O preço não está certo

Quem escreve gosta de carros e, ao mesmo tempo, quer um planeta limpo.

Uma contradição?
Não necessariamente pois nos últimos anos vimos avanços significativos na maneira de conceber os motores: cada vez menos poluentes (embora ainda muito longe do desejado), cada vez mais atenção pelo ambiente desde a projectação.

Por isso a chegada dum carro totalmente eléctrico deveria ser motivo de felicidade. Mas assim não é.

30 mil? Não, 35.

A partir de Dezembro estará disponível em Portugal o Nissan Leaf, o primeiro carro 100% eléctrico.
O preço? 30.000 Euros.

Sim, leram bem: 29.955 Euros, para ser mais precisos.
Mas atenção: este valor inclui o incentivo do governo válido para os primeiros 5.000 compradores. Acabado o incentivo, o preço final será de 34.955 Euros.

Com este preço seria possível adquirir um Volkswagen Golf 1.6 TDI BlueMotion, que emite 99 gramas de CO2 por cada quilometro. E ainda sobrariam quase 10.000 Euros…

Agora, uma pessoa “amiga do ambiente” pode não se importar se o próprio carro parece o novo ferro de engomar da Moulinex. E também aceleração e velocidade máxima passam em segundo plano.

→ **Material fornecido**:
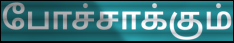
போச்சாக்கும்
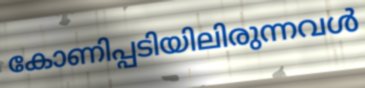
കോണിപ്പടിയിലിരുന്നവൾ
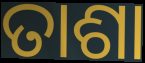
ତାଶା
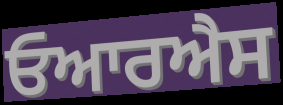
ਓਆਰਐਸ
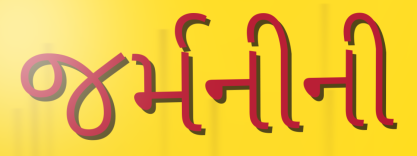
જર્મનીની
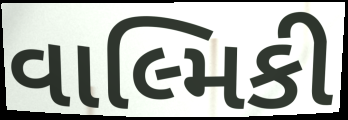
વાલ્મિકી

* * *

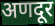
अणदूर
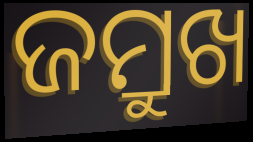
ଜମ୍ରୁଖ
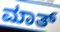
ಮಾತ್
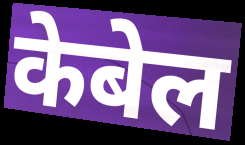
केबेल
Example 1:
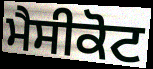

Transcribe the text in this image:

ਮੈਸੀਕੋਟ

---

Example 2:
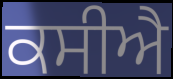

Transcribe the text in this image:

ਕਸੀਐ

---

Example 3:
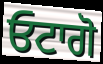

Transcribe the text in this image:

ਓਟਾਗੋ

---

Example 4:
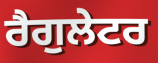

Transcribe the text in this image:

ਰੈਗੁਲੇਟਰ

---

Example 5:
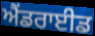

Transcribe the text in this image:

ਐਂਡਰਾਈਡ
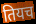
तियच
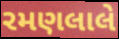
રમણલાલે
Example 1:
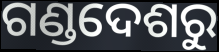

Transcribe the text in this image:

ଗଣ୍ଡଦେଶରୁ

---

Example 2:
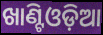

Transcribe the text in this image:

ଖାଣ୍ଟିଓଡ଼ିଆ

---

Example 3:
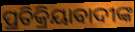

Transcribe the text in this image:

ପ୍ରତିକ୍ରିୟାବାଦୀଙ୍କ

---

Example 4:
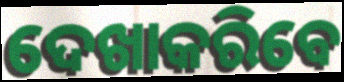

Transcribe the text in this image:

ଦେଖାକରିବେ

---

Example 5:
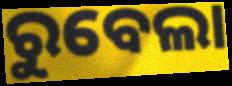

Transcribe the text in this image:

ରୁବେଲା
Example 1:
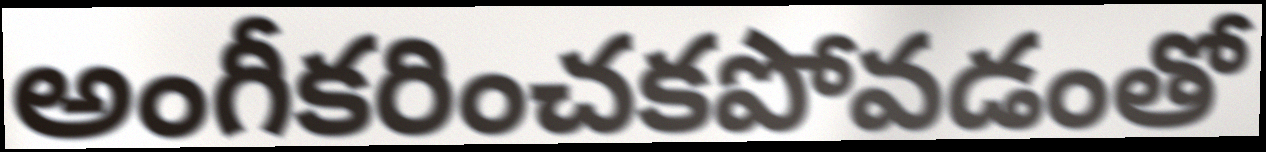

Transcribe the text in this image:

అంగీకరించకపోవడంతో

→ **Tarefa escrita 1**: Transcreva do texto apresentado o trecho que começa nas palavras "Quem escreve gosta" e termina logo após "de 34.955 Euros.".
→ **Tarefa escrita 2**: Indique se cada afirmação concorda com o texto apresentado, respondendo sim ou não e citando as palavras do texto que o comprovam: (a) O Nissan Leaf estará disponível em Portugal a partir de Dezembro. (b) O incentivo do governo vale para os primeiros 10.000 compradores. (c) O Volkswagen Golf 1.6 TDI BlueMotion emite 99 gramas de CO2 por quilómetro.
Responda com base exclusivamente no texto apresentado, sem recorrer às entradas.

→ **Resposta completa 1**:
Quem escreve gosta de carros e, ao mesmo tempo, quer um planeta limpo.

Uma contradição?
Não necessariamente pois nos últimos anos vimos avanços significativos na maneira de conceber os motores: cada vez menos poluentes (embora ainda muito longe do desejado), cada vez mais atenção pelo ambiente desde a projectação.

Por isso a chegada dum carro totalmente eléctrico deveria ser motivo de felicidade. Mas assim não é.

30 mil? Não, 35.

A partir de Dezembro estará disponível em Portugal o Nissan Leaf, o primeiro carro 100% eléctrico.
O preço? 30.000 Euros.

Sim, leram bem: 29.955 Euros, para ser mais precisos.
Mas atenção: este valor inclui o incentivo do governo válido para os primeiros 5.000 compradores. Acabado o incentivo, o preço final será de 34.955 Euros.

→ **Resposta completa 2**:
(a) Sim: "A partir de Dezembro estará disponível em Portugal o Nissan Leaf".
(b) Não: "válido para os primeiros 5.000 compradores".
(c) Sim: "emite 99 gramas de CO2 por cada quilometro".